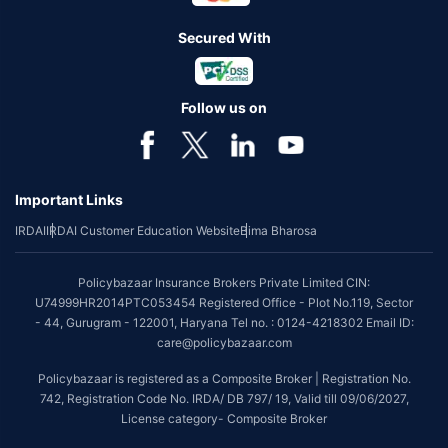
Secured With
Follow us on
Important Links
IRDAI
IRDAI Customer Education Website
Bima Bharosa
Policybazaar Insurance Brokers Private Limited CIN:
U74999HR2014PTC053454 Registered Office - Plot No.119, Sector
- 44, Gurugram - 122001, Haryana Tel no. : 0124-4218302 Email ID:
care@policybazaar.com
Policybazaar is registered as a Composite Broker | Registration No.
742, Registration Code No. IRDA/ DB 797/ 19, Valid till 09/06/2027,
License category- Composite Broker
########
Without changing a word, transcribe all of the data and omit its images.

**Answer below:**
Secured With
Follow us on
Important Links
IRDAI
IRDAI Customer Education Website
Bima Bharosa
Policybazaar Insurance Brokers Private Limited CIN:
U74999HR2014PTC053454 Registered Office - Plot No.119, Sector
- 44, Gurugram - 122001, Haryana Tel no. : 0124-4218302 Email ID:
care@policybazaar.com
Policybazaar is registered as a Composite Broker | Registration No.
742, Registration Code No. IRDA/ DB 797/ 19, Valid till 09/06/2027,
License category- Composite Broker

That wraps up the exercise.